--- DOCUMENT PASSAGE ---
※ ※ ※
Mudede in burial, chieftainship row

mudede1Zvamaida Murwira Senior Reporter
Registrar-General Mr Tobaiwa Mudede has been sucked into a chieftainship and cultural wrangle after he allegedly revoked the burial order of a 61-year-old man from the same clan for allegedly marrying a relative.

The burial of Mr Enos Mutyavaviri Maurikira from Christon Bank, Mashonaland Central Province, had been stalled and his body had been lying at a local funeral parlour after officials from Mr Mudede’s office recalled the burial order only to give untenable conditions for its re-issuance.

Close relatives of the deceased were on Monday night mulling burying Mr Maurikira in Guruve, a rural home he left in 1999 when he got an offer letter for a farm in Christon Bank.

Investigations by The Herald showed that there had been bad blood between Mr Maurikira who wanted to be installed as Chief Hwata and rival family members, including Mr Mudede who were opposed to the installation.

Mr Maurikira had also been accused of soiling the sacred place of the Bungu family of the Hwata lineage, after he married a woman from the same clan and had been ordered to pay three beasts to cleanse himself.

The deceased’s eldest son, Derick (32) said he secured a burial order on Thursday in Centenary following the death of his father at the district hospital.

“I then surrendered it to a funeral parlour so that we could start preparing for the burial here at Christon Bank, initially on Friday.

“Firstly, I was told that Friday was a ‘chisi’ (a traditionally sacred day), so no burial could take place.

“But when we went to take the body on Friday for burial the following day, we were told that the burial order had been taken by officials from the RG’s office,” said Derick.

Derick said when they went to the RG’s office, they were asked to bring a letter from one of the community leaders — Mr Clever Goredema or Mr Gondokondo Chikuvanyanga — confirming that the deceased resided in Christon Bank.

“We found that to be strange because it is unprecedented. Besides Goredema, Chikuvanyanga and Mr Mudede had over the years been vocal in their opposition to my father’s (anointment) as Chief Hwata in several meetings that we held, some of which were attended by officials from the Ministry of Local Government,” he said.

Derick said that when he approached Goredema, he was asked to go to the spirit medium of Bungu, one of the descendants of Chief Hwata for direction in Chiweshe for appeasement.
※ ※ ※
--- INFORMATION SUPPLIED ---
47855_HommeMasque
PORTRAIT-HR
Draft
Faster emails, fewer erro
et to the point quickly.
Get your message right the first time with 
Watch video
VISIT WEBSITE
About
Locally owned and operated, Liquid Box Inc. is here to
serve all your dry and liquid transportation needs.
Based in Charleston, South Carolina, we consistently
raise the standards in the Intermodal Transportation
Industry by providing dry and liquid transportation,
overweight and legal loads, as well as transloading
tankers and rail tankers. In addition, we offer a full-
※ ※ ※
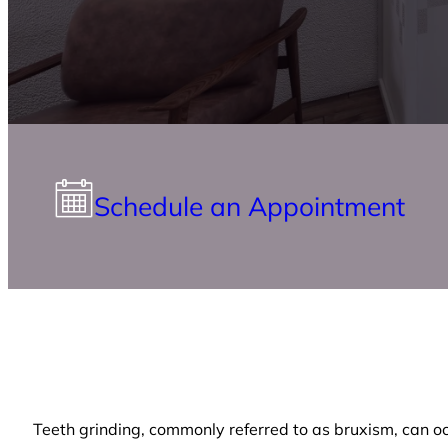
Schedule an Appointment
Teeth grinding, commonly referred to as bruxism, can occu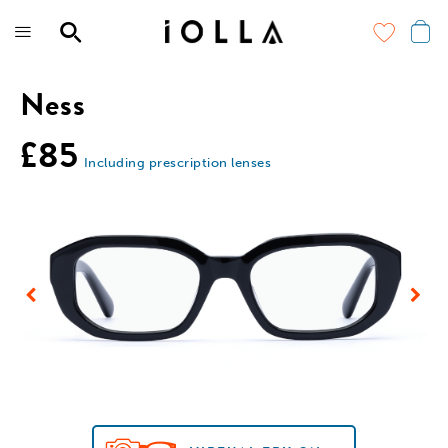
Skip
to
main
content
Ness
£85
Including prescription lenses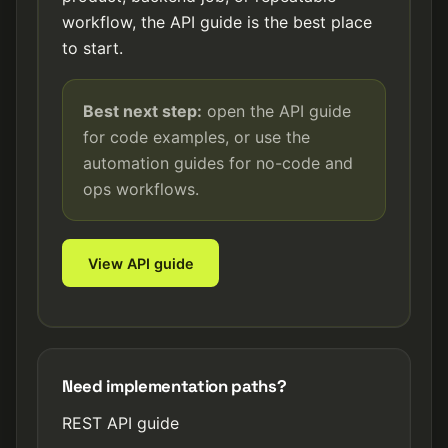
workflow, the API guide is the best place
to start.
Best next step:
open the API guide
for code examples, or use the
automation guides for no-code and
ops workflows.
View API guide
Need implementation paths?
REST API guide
※ ※ ※
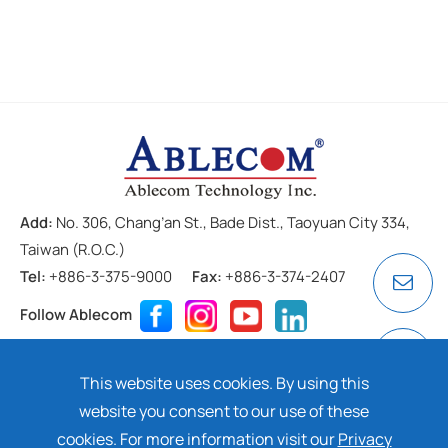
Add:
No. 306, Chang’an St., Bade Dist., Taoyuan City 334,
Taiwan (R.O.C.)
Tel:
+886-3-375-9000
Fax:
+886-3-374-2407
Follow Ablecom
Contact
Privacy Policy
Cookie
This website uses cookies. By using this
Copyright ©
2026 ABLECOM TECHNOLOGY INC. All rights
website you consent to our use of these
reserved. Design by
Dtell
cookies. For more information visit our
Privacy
※ ※ ※
--- PROMPT 1 ---
From the article on the Mudede burial dispute, return the part that opens with the words containing "The burial of" and closes with "to cleanse himself.".
--- PROMPT 2 ---
Condense the paragraph of the Mudede burial article that starts "Derick said when they went to the RG's office," while keeping its main facts.

--- WRITTEN SOLUTION 1 ---
The burial of Mr Enos Mutyavaviri Maurikira from Christon Bank, Mashonaland Central Province, had been stalled and his body had been lying at a local funeral parlour after officials from Mr Mudede’s office recalled the burial order only to give untenable conditions for its re-issuance.

Close relatives of the deceased were on Monday night mulling burying Mr Maurikira in Guruve, a rural home he left in 1999 when he got an offer letter for a farm in Christon Bank.

Investigations by The Herald showed that there had been bad blood between Mr Maurikira who wanted to be installed as Chief Hwata and rival family members, including Mr Mudede who were opposed to the installation.

Mr Maurikira had also been accused of soiling the sacred place of the Bungu family of the Hwata lineage, after he married a woman from the same clan and had been ordered to pay three beasts to cleanse himself.

--- WRITTEN SOLUTION 2 ---
Derick said the RG's office asked them for a letter from community leader Mr Clever Goredema or Mr Gondokondo Chikuvanyanga confirming the deceased lived in Christon Bank.